Copy every line of the items below word for word, leaving out the pictures.

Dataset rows
++++

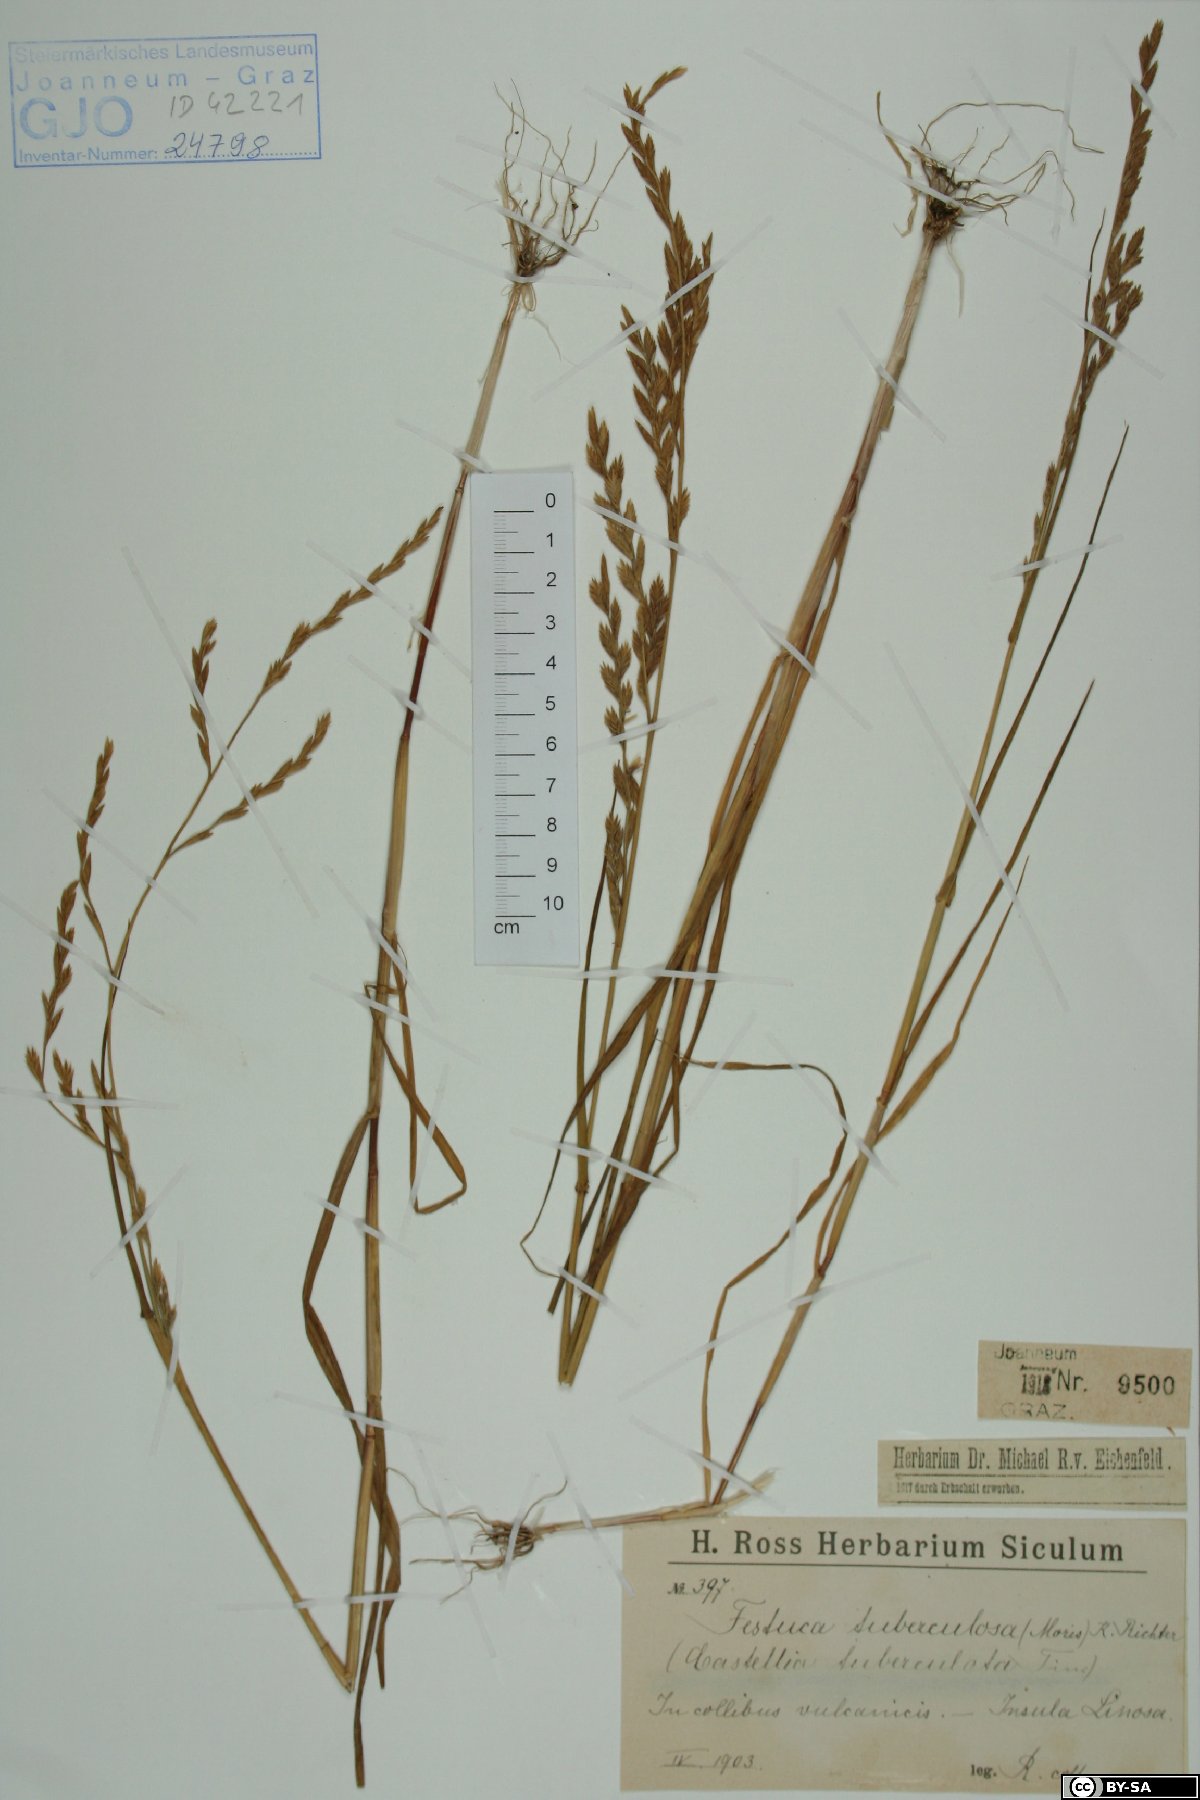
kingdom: Plantae
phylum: Tracheophyta
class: Liliopsida
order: Poales
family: Poaceae
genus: Castellia
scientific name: Castellia tuberculosa
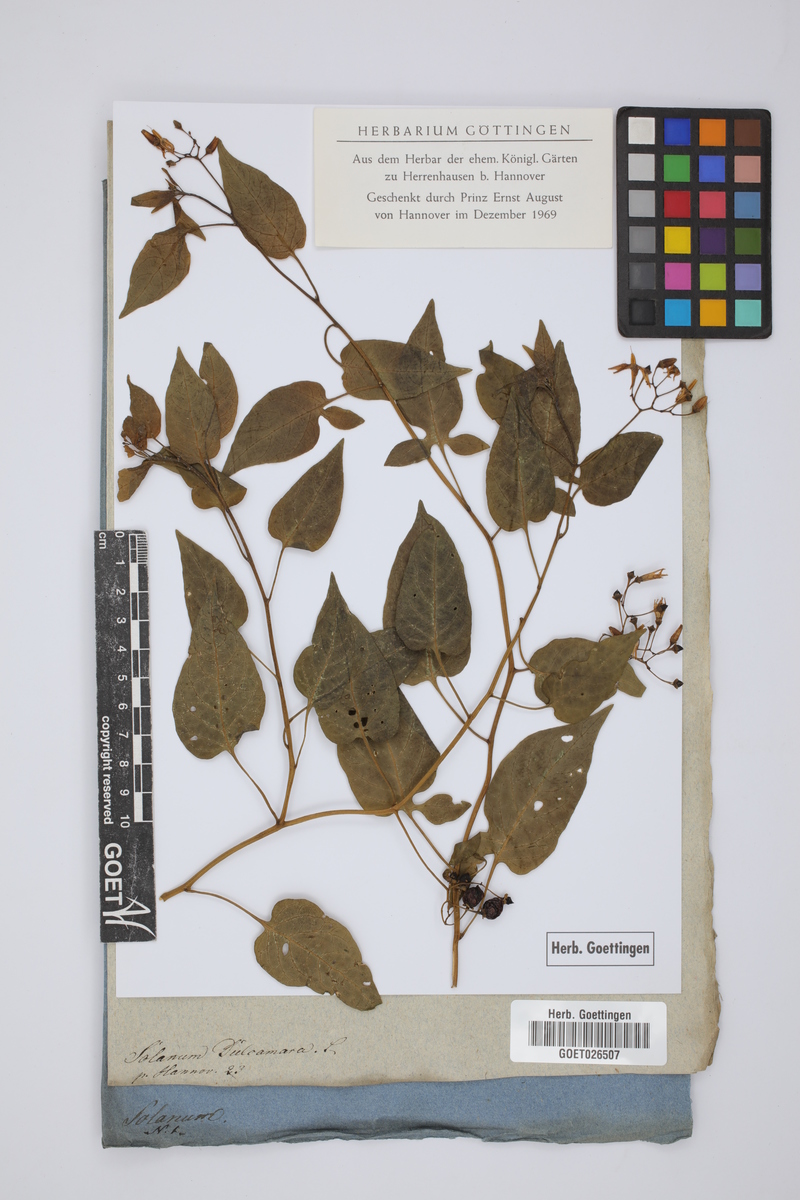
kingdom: Plantae
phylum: Tracheophyta
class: Magnoliopsida
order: Solanales
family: Solanaceae
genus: Solanum
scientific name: Solanum dulcamara
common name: Climbing nightshade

++++

▶ [THE RESULT]
kingdom: Plantae
phylum: Tracheophyta
class: Liliopsida
order: Poales
family: Poaceae
genus: Castellia
scientific name: Castellia tuberculosa
kingdom: Plantae
phylum: Tracheophyta
class: Magnoliopsida
order: Solanales
family: Solanaceae
genus: Solanum
scientific name: Solanum dulcamara
common name: Climbing nightshade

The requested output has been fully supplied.